IRF is used on Comware switches (and some routers as well now) to virtualize 2 or more devices as 1 virtual device.
This is a very convenient way to simplify the network setup and management. Although IRF is very easy in the daily use, we should not forget that it actually runs on multiple physical switches, so the under the hood, multiple switch ASICs and forwarding tables have to be kept in sync.
This post covers a scenario where IRF needs some additional configuration in order to make sure it still behaves as “1” switch.
Scenario: Layer2 MAC moves
Introduction of IRF MAC-Learning
When a PC is moved from a port on unit1 to a port on unit2, the MAC address of the PC will be removed when the link goes down, and will be learned again when the link on the port of unit2 comes up.
In the IRF display mac-address output, you would simply see the MAC on interface G1/0/1 first, and next on interface G2/0/1.
What you don’t see is the fact that both unit ASICs actually perform independent hardware based MAC learning.
So for the initial user on a port of unit1, the MAC address of the PC will be learned by unit2 on the internal IRF port, which is not shown in the display mac-address output (which simply shows the external ports, not the internal IRF ports).
When the PC is moved to a port on unit2, unit2 will learn the MAC on G2/0/1, but unit1 will learn the MAC on the internal IRF port again.
While this works fine for normal scenario’s, it can be challenging in combination with wireless APs configured for local forwarding.
Wireless AP with local forwarding connected to IRF
Let’s assume there is an IRF system with 2 units, each of them has an AP connected to a local port. Both APs are configured with the same SSID and perform local forwarding (local breakout).
A wireless PC is connected to AP1 (on unit1), so IRF unit1 will learn the user MAC on the AP port, e.g. G1/0/24. IRF unit2 will learn the user MAC on the internal IRF port.
When traffic arrives on the IRF system from an uplink port (assume a link-aggregation to e.g. a core switch) for this user, traffic can enter on unit1, and will be locally delivered. If traffic arrives through the uplink of unit2, it will be switched over the IRF port to unit1, who will deliver it to the user.
For this scenario, we will focus on the first example: traffic destined to the wireless user enters the IRF through an uplink of unit1.

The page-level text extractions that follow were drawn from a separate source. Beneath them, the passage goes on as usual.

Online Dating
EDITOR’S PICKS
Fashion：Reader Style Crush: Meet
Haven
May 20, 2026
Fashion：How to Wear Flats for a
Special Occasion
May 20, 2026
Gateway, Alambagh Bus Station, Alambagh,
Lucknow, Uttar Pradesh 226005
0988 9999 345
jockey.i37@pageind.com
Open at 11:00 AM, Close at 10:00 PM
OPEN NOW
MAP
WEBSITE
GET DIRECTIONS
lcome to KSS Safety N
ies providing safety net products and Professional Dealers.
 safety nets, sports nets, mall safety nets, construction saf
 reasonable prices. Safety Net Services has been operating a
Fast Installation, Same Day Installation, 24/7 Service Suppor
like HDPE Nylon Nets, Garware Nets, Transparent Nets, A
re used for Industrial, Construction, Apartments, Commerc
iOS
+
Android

Impact of Wireless roaming
Now the user roams from AP1 to AP2.
The wireless device has for instance a unicast session with continuous traffic with a device connected behind the core switch (traffic through the link-aggregation uplink).

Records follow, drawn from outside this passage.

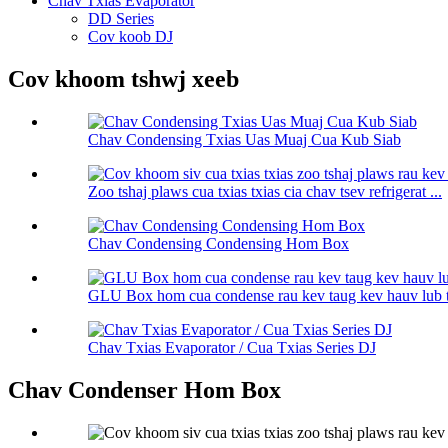
Chav Txias Evaporator
DD Series
Cov koob DJ
Cov khoom tshwj xeeb
Chav Condensing Txias Uas Muaj Cua Kub Siab
Zoo tshaj plaws cua txias txias cia chav tsev refrigerat ...
Chav Condensing Condensing Hom Box
GLU Box hom cua condense rau kev taug kev hauv lub 
Chav Txias Evaporator / Cua Txias Series DJ
Chav Condenser Hom Box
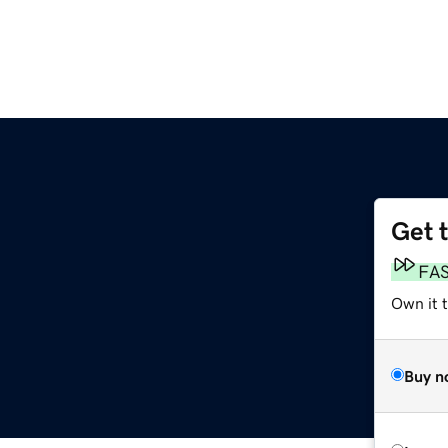
Get 
FA
Own it 
Buy n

At the moment the device roams, there is no physical link state change on the IRF system, since the AP port will remain online.

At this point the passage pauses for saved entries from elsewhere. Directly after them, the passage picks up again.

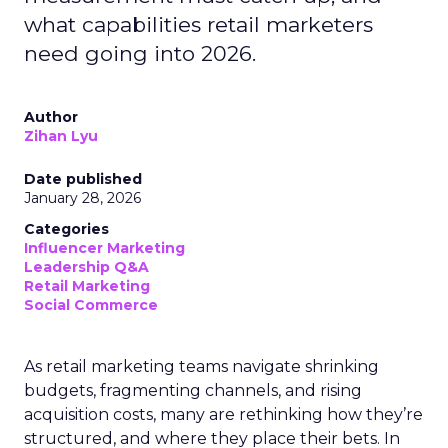
what capabilities retail marketers
need going into 2026.
Author
Zihan Lyu
Date published
January 28, 2026
Categories
Influencer Marketing
Leadership Q&A
Retail Marketing
Social Commerce
As retail marketing teams navigate shrinking
budgets, fragmenting channels, and rising
acquisition costs, many are rethinking how they’re
structured, and where they place their bets. In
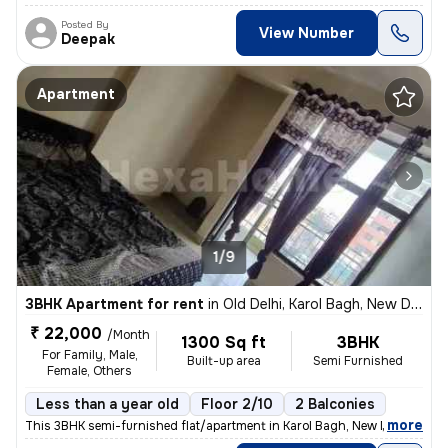
Posted By
View Number
Deepak
Apartment
1/9
3BHK Apartment for rent
in
Old Delhi, Karol Bagh, New Delhi
₹ 22,000
/Month
1300 Sq ft
3BHK
For Family, Male,
Built-up area
Semi Furnished
Female, Others
Less than a year old
Floor 2/10
2 Balconies
,
more
This 3BHK semi-furnished flat/apartment in Karol Bagh, New Delhi, is a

Unit2 will now learn the MAC address of the user through the local port of AP2 (e.g. G2/0/24), so the unit2 MAC tables will be updated. The unicast session to the uplink device will still work, since the MAC of the target device is still on the uplink link-agg.
However, the return traffic of the unicast session may be impacted.
a/ If the core system happens to use the link to unit2 (1 of the 2 links of the link-aggregation), unit2 will receive the packet with destination address of the wireless user. Since it just learned this MAC on the AP2 port, it can just deliver the frame.
b/ If the core system happens to use the link to unit1 (the other link of the link-aggregation), unit1 will receive the packet with destination address of the wireless user. Since the unit1 hardware MAC tables have not been updated yet (this would occur when the wireless user sends a broadcast), unit1 would still forward the frame out to AP1 (on G1/0/24).
This may affect the user traffic experience when performing roaming.
The same may be experienced for any user connected to unit1 (or other wireless users connected to other APs on unit1) who would be communicating with the wireless PC user.
For these scenerio’s, it is possible to enable IRF (control plane based) MAC learning propagation. When a member of the IRF system learns a new MAC address, it will notify the other members of this.
So now, any traffic coming in after the roam, would nearly instantly be forwarded by unit1 to unit2 thanks to this configuration.
Configuration on Comware5 and Comware7
Both Comware5 and Comware7 have support for this feature.
<switch> system-view [switch] mac-address mac-roaming enable
The config guides recommend this feature only for the mentioned scenario (Wireless APs with local forwarding).
This is probably due to the fact that the CPU (IRF control plane) now needs to propagate the learned MAC Addresses. In case there would be e.g. a loop and a mac-flap, this may impact the CPU load.